Pero a don Carlos, al trabajar como “patiño” del “payaso tenebroso”, lo que se le pegó fue una vena de humorismo involuntario que se caracteriza por hacer reír sin buscarlo. Para muestra basta un botón y éste fue la acusación en uno de sus recientes artículos periodísticos de que las obras que se realizan en Palenque, Chiapas, como parte del proyecto del Tren Maya, tienen como objetivo incrementar la plusvalía de la quinta que Andrés Manuel López Obrador posee por esos rumbos.

Pero veamos donde, a nuestro juicio, se puede encontrar lo risible. Considerar que el objetivo de este proyecto ferroviario está ligado a los intereses personales del presidente de la república, es repetir un rumor que se dio en otra época y con un presidente muy diferente, Porfirio Díaz. En aquellos tiempos, las malas lenguas corrieron el rumor de que la construcción del ferrocarril del Istmo tuvo por objeto facilitar la visita del mandatario a la casa de su presunta amante, doña Juana Catalina Romero, ya que la vía pasaba junto a la propiedad de dicha señora. Tan poco serio es esto, como lo que Loret pretende hacernos creer.
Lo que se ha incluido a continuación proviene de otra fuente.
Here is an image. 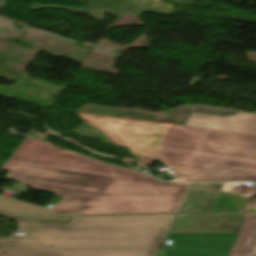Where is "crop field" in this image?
I'll return each instance as SVG.
<instances>
[{"label":"crop field","instance_id":"34b2d1b8","mask_svg":"<svg viewBox=\"0 0 256 256\" xmlns=\"http://www.w3.org/2000/svg\"><path fill=\"white\" fill-rule=\"evenodd\" d=\"M0 170L6 178L50 194L66 197L48 214H76L118 177L9 161Z\"/></svg>","mask_w":256,"mask_h":256},{"label":"crop field","instance_id":"5a996713","mask_svg":"<svg viewBox=\"0 0 256 256\" xmlns=\"http://www.w3.org/2000/svg\"><path fill=\"white\" fill-rule=\"evenodd\" d=\"M46 209L0 197V215L36 223L65 224L72 217H41ZM35 224V225H36Z\"/></svg>","mask_w":256,"mask_h":256},{"label":"crop field","instance_id":"d8731c3e","mask_svg":"<svg viewBox=\"0 0 256 256\" xmlns=\"http://www.w3.org/2000/svg\"><path fill=\"white\" fill-rule=\"evenodd\" d=\"M186 125L256 134V114L242 112L222 117L193 113Z\"/></svg>","mask_w":256,"mask_h":256},{"label":"crop field","instance_id":"dd49c442","mask_svg":"<svg viewBox=\"0 0 256 256\" xmlns=\"http://www.w3.org/2000/svg\"><path fill=\"white\" fill-rule=\"evenodd\" d=\"M99 131L119 134L136 155L157 158L172 125L80 113Z\"/></svg>","mask_w":256,"mask_h":256},{"label":"crop field","instance_id":"d1516ede","mask_svg":"<svg viewBox=\"0 0 256 256\" xmlns=\"http://www.w3.org/2000/svg\"><path fill=\"white\" fill-rule=\"evenodd\" d=\"M220 193L227 194L221 207H220V209L223 210L231 193L223 192V191H221ZM234 195H239V194H234Z\"/></svg>","mask_w":256,"mask_h":256},{"label":"crop field","instance_id":"28ad6ade","mask_svg":"<svg viewBox=\"0 0 256 256\" xmlns=\"http://www.w3.org/2000/svg\"><path fill=\"white\" fill-rule=\"evenodd\" d=\"M229 256H256V213H250Z\"/></svg>","mask_w":256,"mask_h":256},{"label":"crop field","instance_id":"3316defc","mask_svg":"<svg viewBox=\"0 0 256 256\" xmlns=\"http://www.w3.org/2000/svg\"><path fill=\"white\" fill-rule=\"evenodd\" d=\"M223 184H193L180 212L211 211Z\"/></svg>","mask_w":256,"mask_h":256},{"label":"crop field","instance_id":"8a807250","mask_svg":"<svg viewBox=\"0 0 256 256\" xmlns=\"http://www.w3.org/2000/svg\"><path fill=\"white\" fill-rule=\"evenodd\" d=\"M176 214L75 217L66 226H25L0 256H157ZM165 240V239H164Z\"/></svg>","mask_w":256,"mask_h":256},{"label":"crop field","instance_id":"cbeb9de0","mask_svg":"<svg viewBox=\"0 0 256 256\" xmlns=\"http://www.w3.org/2000/svg\"><path fill=\"white\" fill-rule=\"evenodd\" d=\"M6 239L0 238V245L5 241Z\"/></svg>","mask_w":256,"mask_h":256},{"label":"crop field","instance_id":"ac0d7876","mask_svg":"<svg viewBox=\"0 0 256 256\" xmlns=\"http://www.w3.org/2000/svg\"><path fill=\"white\" fill-rule=\"evenodd\" d=\"M158 157L186 182L256 180V135L173 125Z\"/></svg>","mask_w":256,"mask_h":256},{"label":"crop field","instance_id":"412701ff","mask_svg":"<svg viewBox=\"0 0 256 256\" xmlns=\"http://www.w3.org/2000/svg\"><path fill=\"white\" fill-rule=\"evenodd\" d=\"M190 184L118 178L78 214L177 212Z\"/></svg>","mask_w":256,"mask_h":256},{"label":"crop field","instance_id":"f4fd0767","mask_svg":"<svg viewBox=\"0 0 256 256\" xmlns=\"http://www.w3.org/2000/svg\"><path fill=\"white\" fill-rule=\"evenodd\" d=\"M11 160L112 174L122 178L136 180L148 177V175L144 173H138L131 169L109 165L77 153L55 148L51 143L31 138H28L23 142Z\"/></svg>","mask_w":256,"mask_h":256},{"label":"crop field","instance_id":"e52e79f7","mask_svg":"<svg viewBox=\"0 0 256 256\" xmlns=\"http://www.w3.org/2000/svg\"><path fill=\"white\" fill-rule=\"evenodd\" d=\"M248 214H179L170 233L240 232Z\"/></svg>","mask_w":256,"mask_h":256},{"label":"crop field","instance_id":"22f410ed","mask_svg":"<svg viewBox=\"0 0 256 256\" xmlns=\"http://www.w3.org/2000/svg\"><path fill=\"white\" fill-rule=\"evenodd\" d=\"M251 210H256V201H255V203H254V205H253Z\"/></svg>","mask_w":256,"mask_h":256}]
</instances>
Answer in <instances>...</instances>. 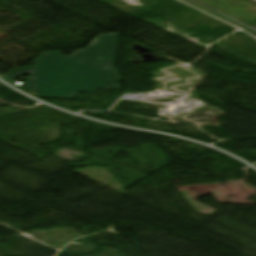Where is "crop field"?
Segmentation results:
<instances>
[{
    "label": "crop field",
    "instance_id": "obj_2",
    "mask_svg": "<svg viewBox=\"0 0 256 256\" xmlns=\"http://www.w3.org/2000/svg\"><path fill=\"white\" fill-rule=\"evenodd\" d=\"M249 27L256 25V2L253 0H196Z\"/></svg>",
    "mask_w": 256,
    "mask_h": 256
},
{
    "label": "crop field",
    "instance_id": "obj_1",
    "mask_svg": "<svg viewBox=\"0 0 256 256\" xmlns=\"http://www.w3.org/2000/svg\"><path fill=\"white\" fill-rule=\"evenodd\" d=\"M118 33L98 35L88 47L62 57L57 51L40 54L36 66L13 69L6 78L29 75L24 85L39 96L75 99L81 92L121 88L120 77L114 68Z\"/></svg>",
    "mask_w": 256,
    "mask_h": 256
}]
</instances>
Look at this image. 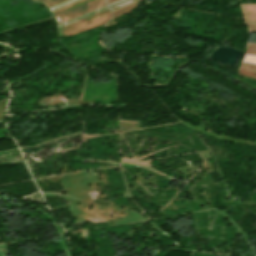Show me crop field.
<instances>
[{"label": "crop field", "mask_w": 256, "mask_h": 256, "mask_svg": "<svg viewBox=\"0 0 256 256\" xmlns=\"http://www.w3.org/2000/svg\"><path fill=\"white\" fill-rule=\"evenodd\" d=\"M102 2H104V0H93V1H91V2H88V3L83 4V5H81V6L75 7V8H73V9H70V10L65 11V12H63V13L57 14V15H55L54 17H55L56 21H58V20H60V19H63V18H65V17H68V16H70V15H72V14H75V13H77V12H80V11H82V10H85V9H87V8H90V7L94 6V5H97V4L102 3Z\"/></svg>", "instance_id": "1"}, {"label": "crop field", "mask_w": 256, "mask_h": 256, "mask_svg": "<svg viewBox=\"0 0 256 256\" xmlns=\"http://www.w3.org/2000/svg\"><path fill=\"white\" fill-rule=\"evenodd\" d=\"M105 8H107V5H105V6H103V7H100V8H98V9H95V10H93V11H91V12L86 13V14H83V15H81V16H78V17H76V18H73V19H71V20H69V21H66V22H64V23H61L60 25L62 26V25H64V24H67V23L72 22V21H74V20H77V19H79V18L85 17V16H87V15H90V14H92V13H95V12L100 11V10L105 9Z\"/></svg>", "instance_id": "2"}, {"label": "crop field", "mask_w": 256, "mask_h": 256, "mask_svg": "<svg viewBox=\"0 0 256 256\" xmlns=\"http://www.w3.org/2000/svg\"><path fill=\"white\" fill-rule=\"evenodd\" d=\"M105 4H106V3L104 2V3L100 4V5H97V6H95V7H92V8H90V9L85 10V11H83V12H80V13H78V14H76V15H73V16L68 17V18H66V19H63V20H60V21H58L57 23L59 24V23H61V22H63V21H66V20L71 19V18H73V17H76V16H78V15H81V14H83V13H85V12H88V11H90V10H93V9H95V8H98V7H100V6H103V5H105Z\"/></svg>", "instance_id": "3"}, {"label": "crop field", "mask_w": 256, "mask_h": 256, "mask_svg": "<svg viewBox=\"0 0 256 256\" xmlns=\"http://www.w3.org/2000/svg\"><path fill=\"white\" fill-rule=\"evenodd\" d=\"M63 1H66V0H47L44 4L49 7V6H52V5H55V4H58V3H61Z\"/></svg>", "instance_id": "4"}, {"label": "crop field", "mask_w": 256, "mask_h": 256, "mask_svg": "<svg viewBox=\"0 0 256 256\" xmlns=\"http://www.w3.org/2000/svg\"><path fill=\"white\" fill-rule=\"evenodd\" d=\"M249 32H256V22H246Z\"/></svg>", "instance_id": "5"}, {"label": "crop field", "mask_w": 256, "mask_h": 256, "mask_svg": "<svg viewBox=\"0 0 256 256\" xmlns=\"http://www.w3.org/2000/svg\"><path fill=\"white\" fill-rule=\"evenodd\" d=\"M244 61L245 62L256 63V56L246 55Z\"/></svg>", "instance_id": "6"}, {"label": "crop field", "mask_w": 256, "mask_h": 256, "mask_svg": "<svg viewBox=\"0 0 256 256\" xmlns=\"http://www.w3.org/2000/svg\"><path fill=\"white\" fill-rule=\"evenodd\" d=\"M80 1H82V0H77V1H74V2L69 3V4H67V5H64V6H62V7H59V8H57V9L52 10V12H54V11H56V10H59V9H62V8H64V7H67V6H69V5H72V4H74V3L80 2Z\"/></svg>", "instance_id": "7"}, {"label": "crop field", "mask_w": 256, "mask_h": 256, "mask_svg": "<svg viewBox=\"0 0 256 256\" xmlns=\"http://www.w3.org/2000/svg\"><path fill=\"white\" fill-rule=\"evenodd\" d=\"M72 1H74V0H70V1H67V2H65V3H62V4H60V5H57V6H55V7H52V8H50V10H52V9H54V8H57V7H59V6H62V5H64V4H67V3H69V2H72Z\"/></svg>", "instance_id": "8"}, {"label": "crop field", "mask_w": 256, "mask_h": 256, "mask_svg": "<svg viewBox=\"0 0 256 256\" xmlns=\"http://www.w3.org/2000/svg\"><path fill=\"white\" fill-rule=\"evenodd\" d=\"M123 1H126V0H119V1H116V2H114V3H111V4H109V7H111V6H113V5H116V4H118V3H121V2H123Z\"/></svg>", "instance_id": "9"}, {"label": "crop field", "mask_w": 256, "mask_h": 256, "mask_svg": "<svg viewBox=\"0 0 256 256\" xmlns=\"http://www.w3.org/2000/svg\"><path fill=\"white\" fill-rule=\"evenodd\" d=\"M114 1H116V0H110V1H108L107 3L109 4V3L114 2Z\"/></svg>", "instance_id": "10"}, {"label": "crop field", "mask_w": 256, "mask_h": 256, "mask_svg": "<svg viewBox=\"0 0 256 256\" xmlns=\"http://www.w3.org/2000/svg\"><path fill=\"white\" fill-rule=\"evenodd\" d=\"M37 1H40V2H43V3H44L46 0H37Z\"/></svg>", "instance_id": "11"}, {"label": "crop field", "mask_w": 256, "mask_h": 256, "mask_svg": "<svg viewBox=\"0 0 256 256\" xmlns=\"http://www.w3.org/2000/svg\"><path fill=\"white\" fill-rule=\"evenodd\" d=\"M108 1V0H107Z\"/></svg>", "instance_id": "12"}]
</instances>
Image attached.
Pero hagamos un poco de historia. Doña Juana Cata, como se le llamaba, fue una mujer de gran belleza y especial talento para los negocios. Tuvo amistad con el Coronel Díaz, entonces Jefe del Departamento político del Distrito de Tehuantepec en tiempos de la guerra de Reforma. Posteriormente, cuando la estrella de aquel Porfirio brillaba en el firmamento nacional mantuvo una buena amistad con el  mandatario, pero sin que se supiera de amoríos y desvaríos. La honorable dama, víctima de la maledicencia de antaño, era la mayor comerciante de la región y una innovadora en el desarrollo de la tecnología en sus plantaciones de caña de azúcar.  En una época en que se privilegiaba la sumisión de las mujeres, el éxito económico de una de ellas, fruto de su esfuerzo, era imperdonable. Apetitoso botín para los misóginos de ayer, de hoy y de siempre. Y no sé la razón, pero se me vino a la memoria la imagen de la famosa “reata” de Brozo, a  la que no se le permitía hablar, pero sí exhibir su cuerpo, en el programa del comediante.

Atribuir una obra como el ferrocarril del Istmo, trascendente en el pasado para el desarrollo de dicha región, a veleidades e intereses personales, era tan risible como la que hace el periodista yucateco, hoy avecindado en Norteamérica y desde donde lanza sus dardos envenenados. Sin duda que a falta de elementos para una crítica seria, cualquier cosa puede servir.

¿Y que nos falta por leer al respecto, en los escritos del citado comunicador?  No sería nada extraño que completara sus acusaciones señalando que no solo es el aumento de la plusvalía la que lleva a desarrollar el proyecto del Tren Maya. Que así como a Porfirio Díaz buscaba la comodidad de llegar directo, por la vía del tren del Istmo, a casa de su amada, el actual ocupante del Palacio nacional, cuando termine su mandato y se retire a Palenque, quiera tener la facilidad de visitar Cancún para tomar sus vacaciones ya que la estación del ferrocarril le quedará a la vuelta de la esquina. Y que importa el tamaño de la mentira, pues como dicen las malas lenguas: “lo que no mancha, tizna”.